WORCESTER, Mass. - On Friday, a protest was held outside the DCU Center in Worcester to demand action on gun violence prevention as Massachusetts’ top Democrats gathered inside for the party's nominating convention.
June 3 was National Gun Violence Awareness Day, and the large crowd heard from a long list of speakers including Attorney General Maura Healey and the Central Massachusetts chapter of Moms Demand Action.
Among that group was Dr. Peter McConarty, who has spent decades pushing for reform legislation after a shooting he'll never forget.
On July 27, 1983, McConarty and his colleagues were going about their day's work at a community health center in San Francisco -- when everything changed.
"A 76-year-old man came in and he was looking for my partner," McConarty said. "He was put in a room with my partner, he pulled out a handgun and shot my partner dead."
It had happened right outside McConarty's office, and when he went to investigate, the gunman shot him five times.
"He went to reload his gun, and I ran past him to call the police," McConarty said.

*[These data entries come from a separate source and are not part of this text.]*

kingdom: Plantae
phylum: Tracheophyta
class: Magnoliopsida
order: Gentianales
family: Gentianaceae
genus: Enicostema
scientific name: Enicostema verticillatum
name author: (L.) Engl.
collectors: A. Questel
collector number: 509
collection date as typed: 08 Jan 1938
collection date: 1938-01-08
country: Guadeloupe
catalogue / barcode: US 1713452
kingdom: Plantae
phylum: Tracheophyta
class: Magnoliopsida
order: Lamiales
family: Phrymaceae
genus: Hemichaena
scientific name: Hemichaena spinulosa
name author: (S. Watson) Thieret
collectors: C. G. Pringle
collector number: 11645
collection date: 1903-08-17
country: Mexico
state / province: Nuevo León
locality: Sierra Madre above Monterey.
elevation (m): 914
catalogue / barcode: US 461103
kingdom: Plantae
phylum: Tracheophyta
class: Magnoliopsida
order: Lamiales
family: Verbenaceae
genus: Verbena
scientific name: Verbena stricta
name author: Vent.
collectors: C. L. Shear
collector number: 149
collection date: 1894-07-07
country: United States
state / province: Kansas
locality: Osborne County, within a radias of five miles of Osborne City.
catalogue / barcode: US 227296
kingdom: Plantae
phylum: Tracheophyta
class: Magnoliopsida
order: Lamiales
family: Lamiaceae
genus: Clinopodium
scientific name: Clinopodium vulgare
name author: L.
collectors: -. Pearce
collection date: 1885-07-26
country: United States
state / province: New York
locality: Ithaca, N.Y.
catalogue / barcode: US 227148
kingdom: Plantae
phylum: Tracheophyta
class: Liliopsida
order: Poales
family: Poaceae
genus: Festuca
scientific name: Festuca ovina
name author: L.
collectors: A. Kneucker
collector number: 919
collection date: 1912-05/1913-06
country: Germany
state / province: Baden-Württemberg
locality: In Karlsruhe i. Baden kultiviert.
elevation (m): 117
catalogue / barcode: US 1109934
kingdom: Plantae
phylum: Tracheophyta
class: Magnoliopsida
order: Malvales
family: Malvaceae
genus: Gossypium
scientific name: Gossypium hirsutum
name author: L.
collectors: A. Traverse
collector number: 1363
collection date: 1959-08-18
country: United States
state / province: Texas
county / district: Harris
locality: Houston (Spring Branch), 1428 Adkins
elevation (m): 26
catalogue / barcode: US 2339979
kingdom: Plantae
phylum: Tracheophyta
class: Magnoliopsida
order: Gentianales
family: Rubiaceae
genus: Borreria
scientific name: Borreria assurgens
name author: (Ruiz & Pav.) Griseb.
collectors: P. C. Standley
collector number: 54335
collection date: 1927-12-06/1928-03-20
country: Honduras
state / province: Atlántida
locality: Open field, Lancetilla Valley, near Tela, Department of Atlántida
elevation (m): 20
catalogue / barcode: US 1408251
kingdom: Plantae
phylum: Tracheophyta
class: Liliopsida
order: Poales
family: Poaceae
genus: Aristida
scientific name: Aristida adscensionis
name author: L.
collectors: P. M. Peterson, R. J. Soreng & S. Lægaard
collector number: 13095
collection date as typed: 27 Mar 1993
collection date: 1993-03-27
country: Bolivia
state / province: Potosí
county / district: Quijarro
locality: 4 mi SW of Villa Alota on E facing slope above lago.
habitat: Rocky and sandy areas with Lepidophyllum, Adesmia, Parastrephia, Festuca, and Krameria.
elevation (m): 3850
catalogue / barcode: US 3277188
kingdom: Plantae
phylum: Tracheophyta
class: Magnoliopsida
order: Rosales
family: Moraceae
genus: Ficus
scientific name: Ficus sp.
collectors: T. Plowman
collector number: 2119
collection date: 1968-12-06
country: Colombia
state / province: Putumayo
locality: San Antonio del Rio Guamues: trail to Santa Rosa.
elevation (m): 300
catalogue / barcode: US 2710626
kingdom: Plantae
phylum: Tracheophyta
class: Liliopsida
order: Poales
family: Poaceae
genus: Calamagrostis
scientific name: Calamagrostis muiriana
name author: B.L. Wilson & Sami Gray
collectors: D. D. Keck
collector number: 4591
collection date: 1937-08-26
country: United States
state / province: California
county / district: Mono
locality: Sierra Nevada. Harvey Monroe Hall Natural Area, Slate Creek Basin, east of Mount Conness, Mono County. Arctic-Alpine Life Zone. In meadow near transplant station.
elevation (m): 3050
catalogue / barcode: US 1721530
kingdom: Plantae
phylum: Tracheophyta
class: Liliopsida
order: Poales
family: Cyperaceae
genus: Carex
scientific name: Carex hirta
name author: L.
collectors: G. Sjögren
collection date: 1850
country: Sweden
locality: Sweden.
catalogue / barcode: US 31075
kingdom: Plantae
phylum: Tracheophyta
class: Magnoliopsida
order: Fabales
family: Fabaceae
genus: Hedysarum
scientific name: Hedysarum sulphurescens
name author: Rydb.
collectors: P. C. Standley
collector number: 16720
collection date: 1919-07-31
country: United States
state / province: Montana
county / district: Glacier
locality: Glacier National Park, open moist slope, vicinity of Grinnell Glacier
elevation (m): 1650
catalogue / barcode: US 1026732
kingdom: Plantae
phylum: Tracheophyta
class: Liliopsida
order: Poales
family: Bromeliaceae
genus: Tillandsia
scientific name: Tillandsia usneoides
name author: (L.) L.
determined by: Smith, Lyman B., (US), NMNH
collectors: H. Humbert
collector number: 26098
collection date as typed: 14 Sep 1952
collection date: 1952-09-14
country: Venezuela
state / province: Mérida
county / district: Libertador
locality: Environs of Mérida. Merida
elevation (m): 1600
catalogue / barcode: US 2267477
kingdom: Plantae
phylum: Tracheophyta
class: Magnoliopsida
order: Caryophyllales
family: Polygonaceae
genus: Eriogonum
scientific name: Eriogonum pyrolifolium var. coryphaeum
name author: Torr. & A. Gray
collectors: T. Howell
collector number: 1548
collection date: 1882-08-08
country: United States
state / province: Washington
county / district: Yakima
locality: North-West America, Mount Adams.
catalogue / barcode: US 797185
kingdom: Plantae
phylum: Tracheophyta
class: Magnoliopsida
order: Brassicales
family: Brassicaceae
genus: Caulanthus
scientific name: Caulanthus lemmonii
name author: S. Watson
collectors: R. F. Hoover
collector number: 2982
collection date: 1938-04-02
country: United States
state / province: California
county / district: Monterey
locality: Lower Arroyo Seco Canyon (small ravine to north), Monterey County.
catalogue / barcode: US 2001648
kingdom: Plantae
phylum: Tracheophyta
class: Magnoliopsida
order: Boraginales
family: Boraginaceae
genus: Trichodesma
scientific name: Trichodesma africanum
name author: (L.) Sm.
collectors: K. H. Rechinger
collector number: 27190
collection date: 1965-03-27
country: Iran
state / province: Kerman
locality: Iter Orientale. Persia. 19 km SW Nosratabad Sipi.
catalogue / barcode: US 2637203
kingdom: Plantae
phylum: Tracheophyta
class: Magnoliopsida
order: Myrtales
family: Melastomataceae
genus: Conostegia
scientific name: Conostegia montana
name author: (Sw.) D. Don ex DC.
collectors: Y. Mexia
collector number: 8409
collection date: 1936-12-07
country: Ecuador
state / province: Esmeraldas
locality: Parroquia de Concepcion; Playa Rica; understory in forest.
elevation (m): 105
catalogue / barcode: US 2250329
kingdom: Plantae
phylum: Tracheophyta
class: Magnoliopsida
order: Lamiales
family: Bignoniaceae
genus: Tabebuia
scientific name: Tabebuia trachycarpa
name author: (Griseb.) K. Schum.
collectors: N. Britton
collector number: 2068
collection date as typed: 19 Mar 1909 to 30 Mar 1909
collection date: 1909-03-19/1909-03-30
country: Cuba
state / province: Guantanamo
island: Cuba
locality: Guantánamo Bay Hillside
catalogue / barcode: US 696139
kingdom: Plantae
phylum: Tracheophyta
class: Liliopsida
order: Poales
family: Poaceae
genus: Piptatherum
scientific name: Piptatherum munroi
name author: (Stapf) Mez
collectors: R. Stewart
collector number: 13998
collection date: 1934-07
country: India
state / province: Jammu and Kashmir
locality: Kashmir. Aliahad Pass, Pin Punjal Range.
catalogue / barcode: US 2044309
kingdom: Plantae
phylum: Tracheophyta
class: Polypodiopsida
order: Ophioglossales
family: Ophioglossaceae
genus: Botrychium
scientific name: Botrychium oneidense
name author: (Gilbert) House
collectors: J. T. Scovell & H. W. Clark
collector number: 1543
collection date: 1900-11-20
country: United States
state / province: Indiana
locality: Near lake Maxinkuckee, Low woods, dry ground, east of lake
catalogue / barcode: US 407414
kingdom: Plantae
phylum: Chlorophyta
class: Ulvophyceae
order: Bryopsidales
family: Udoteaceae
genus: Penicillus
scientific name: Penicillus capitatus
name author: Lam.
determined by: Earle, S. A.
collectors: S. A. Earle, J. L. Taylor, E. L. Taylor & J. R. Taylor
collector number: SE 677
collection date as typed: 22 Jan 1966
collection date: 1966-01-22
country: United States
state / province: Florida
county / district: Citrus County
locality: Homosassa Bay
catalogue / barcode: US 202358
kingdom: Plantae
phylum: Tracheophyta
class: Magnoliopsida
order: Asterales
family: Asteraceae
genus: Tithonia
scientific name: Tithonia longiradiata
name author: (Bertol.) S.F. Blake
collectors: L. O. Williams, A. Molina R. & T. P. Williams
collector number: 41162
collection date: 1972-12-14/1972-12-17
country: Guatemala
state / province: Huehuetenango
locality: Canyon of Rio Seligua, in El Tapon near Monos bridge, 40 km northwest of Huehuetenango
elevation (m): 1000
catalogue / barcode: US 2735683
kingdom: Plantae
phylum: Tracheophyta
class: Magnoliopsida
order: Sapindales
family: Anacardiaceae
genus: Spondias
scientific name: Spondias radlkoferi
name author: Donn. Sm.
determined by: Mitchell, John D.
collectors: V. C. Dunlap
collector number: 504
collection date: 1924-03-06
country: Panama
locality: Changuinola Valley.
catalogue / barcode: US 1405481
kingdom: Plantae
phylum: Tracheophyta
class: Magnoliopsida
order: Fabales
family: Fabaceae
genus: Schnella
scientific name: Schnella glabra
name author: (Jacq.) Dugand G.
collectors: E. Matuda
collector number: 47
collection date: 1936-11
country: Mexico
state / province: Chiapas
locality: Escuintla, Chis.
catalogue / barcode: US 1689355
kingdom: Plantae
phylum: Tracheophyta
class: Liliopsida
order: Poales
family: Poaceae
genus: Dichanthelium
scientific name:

Nearly four decades later, McConarty remembers the day in sharp detail, but he's more interested in preventing future tragedies than reliving his own.
"One thing that frustrates me is that the attention peaks when we have horrendous things like Buffalo and Uvalde," McConarty said. "This is just part of being in America now that people are shooting each other at the rate of over 100 a day."
In his advocacy work with the Central Massachusetts chapter of Moms Demand Action, McConarty says he sees an avenue for change.
"I think that people speaking out and voting their minds, pushing for sensible gun legislation is the only way that we're going to make progress,” he said.
2021 was one of the deadliest years on record for gun violence, but protests like the March for our Lives and Friday's demonstration give McConarty hope that younger voices are now leading the charge.
"It's a groundswell of outrage, it's a groundswell of fear, it's a groundswell of action that is going to push this movement right along," he said.